The chief minister directed the relevant officials to immediately make arrangements for the continued provision of free health services to the people in tribal regions until the resolution of funding issue with the centre.

He said former prime minister Imran Khan had ordered the transfer of the Sehat Sahulat Programme along with its funds.

Mr Mahmood asked the federal government to re-consider its decision to suspend the funding of free treatment of ex-Fata residents.

The statement also disclosed that the chief minister wrote a letter to federal health minister Abdul Qadir Patel requesting him to revisit the decision in the “best interests of the tribal people, who had suffered immensely due to terrorism.”

“People of newly-merged districts are our own people. They can be left out of the free health facilities on Sehat Cards. We will take up all issues of the provincial rights, including cashless services of the population of former Fata, [with the centre],” he said.

Meanwhile, the provincial health officials told Dawn that the province was expecting to absorb tribal residents in its Sehat Card Plus programme from July 2023 but the centre stopped the provision of funds to the State Life Insurance Corporation (SLIC), the implanter of the SSP, on June 30, 2022.

They said the centre’s abrupt decision had left the province with no option but to fund the free healthcare programme under which 189,047 patients had so far been treated.

The officials said provincial health minister Taimur Saleem Jhagra was in contact with the relevant federal authorities to resolve that funding issues as the free treatment of ex-Fata residents was part of PC-I that the latter would sponsor that programme in tribal districts until 2023.

They added that the province required an additional amount of Rs4 billion for the purpose.

The officials said the SLIC had been awaiting a go-ahead for the free treatment of tribal residents and wanted the transfer of those people to the Sehat Card Plus initiative.

They said the corporation also implemented the SCP for Khyber Pakhtunkhwa covering its all 7.7 million families.

The officials said it wasn’t immediately possible to resume free services in question as the National Database Registration Authority wanted to sign a contact with the SCP programme about the data of the entire tribal population.

They said the health minister asked the relevant authorities for speedy work but the required few steps would take a week or so.

The officials said the SCP had entire data about the province’s population and not of ex-Fata families, which were registered with Nadra under a contract for the Sehat Sahulat Programme.

They said under the Sehat Card Plus programme, 1.3 million patients had so far been treated at the cost of Rs28 billion but more human resources would be required to take care of free healthcare for the people of tribal districts.
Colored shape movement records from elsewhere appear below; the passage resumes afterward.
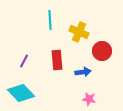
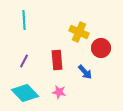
cyan line: moved 26 px left
red circle: moved 1 px left, 3 px up
blue arrow: moved 2 px right; rotated 56 degrees clockwise
cyan diamond: moved 4 px right
pink star: moved 30 px left, 7 px up
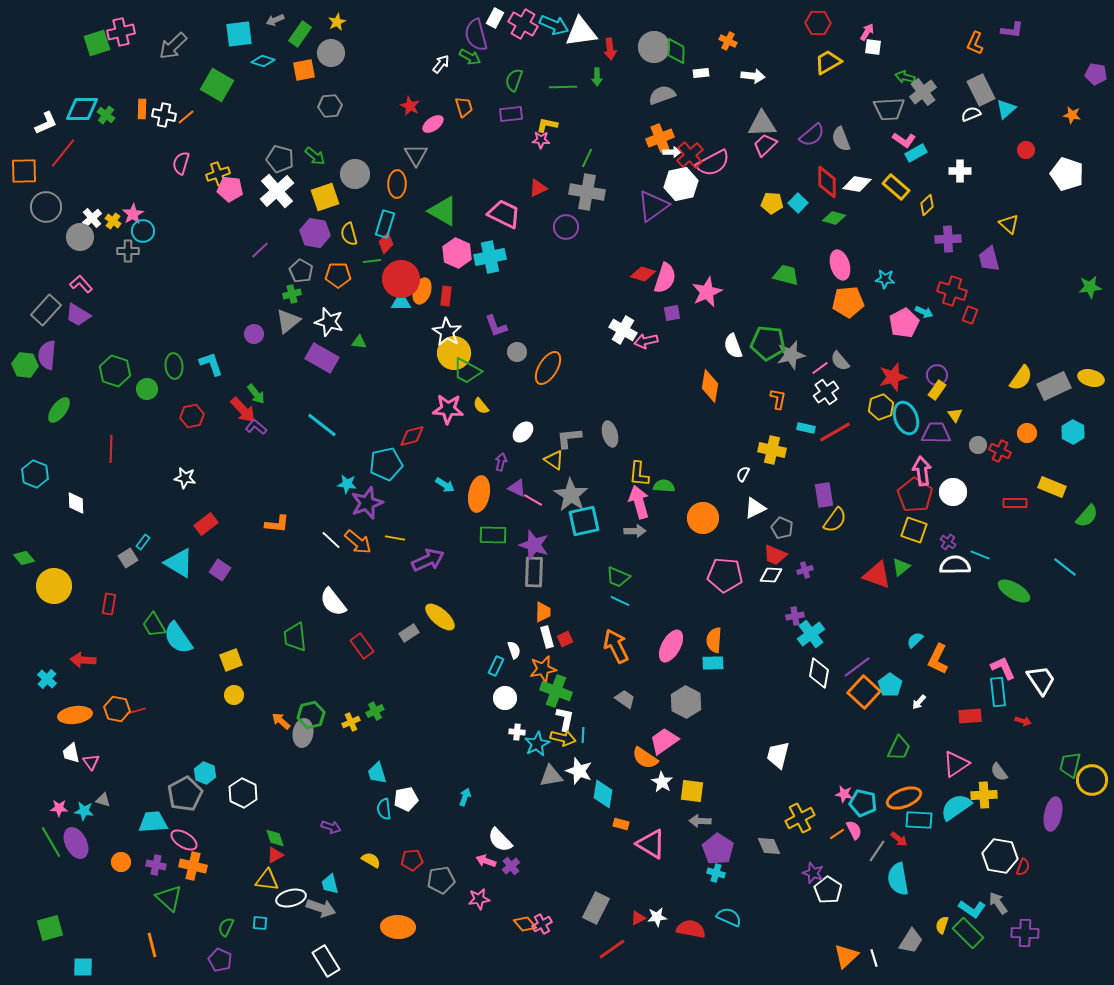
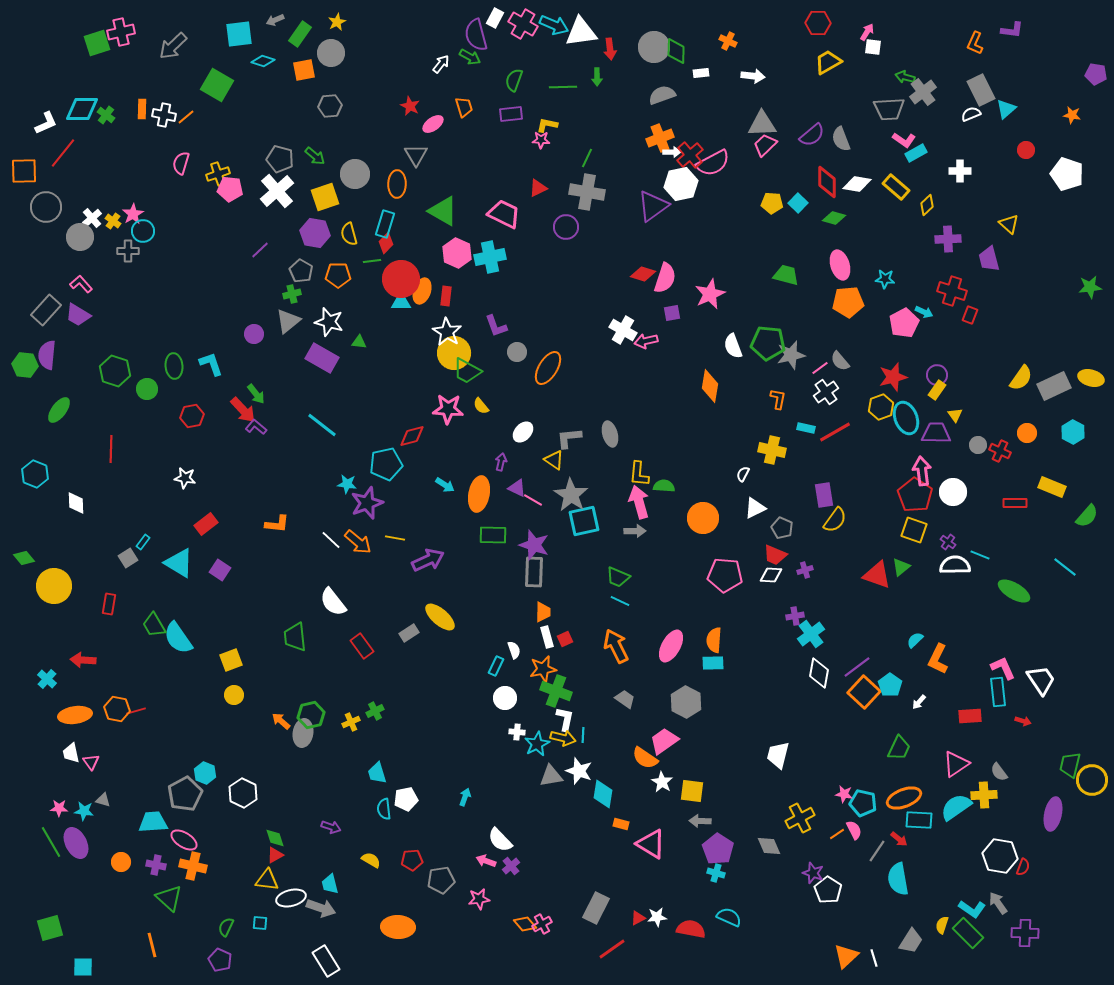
pink star at (707, 292): moved 3 px right, 2 px down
The officials said the provincial government had already allocated Rs25 billion from the ongoing financial year, up from Rs22 billion in the last financial year, and was ready to absorb the population of tribal districts if the centre gave a verbal assurance for the transfer of the one-year cash required for it.

They said the province had already passed the Universal Health Coverage Bill, 2022, to provide free treatment to the residents of ex-Fata, which was now part of the province.